To explore the relationship between bacterial differences and functional differences between the LC and LN groups, we used picrust2 to predict the microbial community’s functional composition, and map the significant differences (|log2FC| >= 1) between the LC and LN groups. The Venn plot showed the count and intersections of significant different ECs and KOs (KEGG Orthology) between tissues, feces and sputum (Figure4. A and B). The genes and enzymes that have undergone significant changes in the three environments, and the feces and tissues have higher Jaccard similarity in enzymes and genes (Figure4. A). Then we plot a heatmap on the relative abundances of the two specific genes in these parts, and found that most of the common differential enzymes in feces and sputum does not exist in tissue (40/21; 52.5%), and the rest of have no relative abundance changes (FigureS3. A and B). Most of the differential enzyme genes in feces and tissues are also present in sputum (64/43; 67.2%), others have no significant change in sputum (Figure4. C). The relative abundance changes revealed the functional differences between tissues and fecal microbiome are closer than that of feces and sputum. The main common differential enzymes in feces and tissues are EC1, while the main differential enzyme type between feces and sputum is EC2, as well as tissue and sputum (Figure4. C and Figure S3).

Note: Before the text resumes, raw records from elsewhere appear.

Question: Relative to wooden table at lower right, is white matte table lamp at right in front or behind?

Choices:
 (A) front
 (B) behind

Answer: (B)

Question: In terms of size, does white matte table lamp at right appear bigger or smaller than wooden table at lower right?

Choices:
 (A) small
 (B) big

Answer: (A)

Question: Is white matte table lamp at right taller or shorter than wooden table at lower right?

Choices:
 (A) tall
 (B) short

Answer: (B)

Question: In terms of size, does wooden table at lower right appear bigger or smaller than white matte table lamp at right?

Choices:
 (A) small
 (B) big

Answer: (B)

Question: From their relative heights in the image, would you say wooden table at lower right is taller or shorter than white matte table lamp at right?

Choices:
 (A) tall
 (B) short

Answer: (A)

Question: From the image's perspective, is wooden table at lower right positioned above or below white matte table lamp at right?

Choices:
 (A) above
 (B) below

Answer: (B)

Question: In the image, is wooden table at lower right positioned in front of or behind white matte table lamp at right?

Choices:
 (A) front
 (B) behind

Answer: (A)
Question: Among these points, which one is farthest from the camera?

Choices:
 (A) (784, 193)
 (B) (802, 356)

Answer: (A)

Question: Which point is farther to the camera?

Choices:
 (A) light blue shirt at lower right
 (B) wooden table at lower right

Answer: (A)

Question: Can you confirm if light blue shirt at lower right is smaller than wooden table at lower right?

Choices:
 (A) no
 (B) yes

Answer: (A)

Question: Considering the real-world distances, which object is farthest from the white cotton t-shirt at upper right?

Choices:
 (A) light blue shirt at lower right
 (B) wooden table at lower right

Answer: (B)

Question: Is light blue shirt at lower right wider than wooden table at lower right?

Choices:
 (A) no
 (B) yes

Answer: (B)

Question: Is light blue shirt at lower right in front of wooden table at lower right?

The metabolic pattern of sputum microbe in LC patients is significantly different from that of feces and tissue.
We used the LDA score (P<0.05) of the lefse software to screen out the genus that had significant changes in the three environments (Fig. S4). And by comparing the KEGG database and the Metacyc database, it is found that these marker genus and significantly different pathways have different relationships in different environments. The heat map shows that the sputum marker genus has significant differences in metabolic pathways (Fig. 5A and S5). The bacteria related pathway enriched in the feces of healthy people is positively correlated with the D−galactarate degradation I, D−glucarate degradation I and superpathway of D−glucarate and D−galactarate degradation (Fig5. B, D, E and FigS5), while the pathway of sputum in healthy people is negatively correlated (Fig5. B, D, E and FigS5). The bacteria related pathway enriched in sputum and feces of LCs is positively correlated with lactose and galactose degradation I pathway, while the pathway of tissue in LCs is negatively correlated (Figure5 C). Indicating in intestinal microbes, the relative abundance of metabolic pathway using glucose in the in LC patients has decreased, while the glucose metabolism pathways of sputum have increased (Fig5. B, D, E), and the degradation activities of LCs also increased (Figure S5). This might explain why the sputum of LC patients has a higher microbial diversity, because of increase of glycan and degradation activity in the microbe of LC sputum. The reduction of biosynthetic activities and the increase of organic substances have made organic substances in the sputum environment more complicated . Through enrichment analysis of the differential pathways and differential microbe in the three environments, we found that the microbe involved in monosaccharide metabolism decreased in the patient’s feces and increased in the sputum (Figure S5). The pathways related to glucose metabolism have the most extensive correlation with the marker genus that causes LC (Figure S6). These results indicating that the glycolysis metabolic feature has significantly changed between LCs and LNs.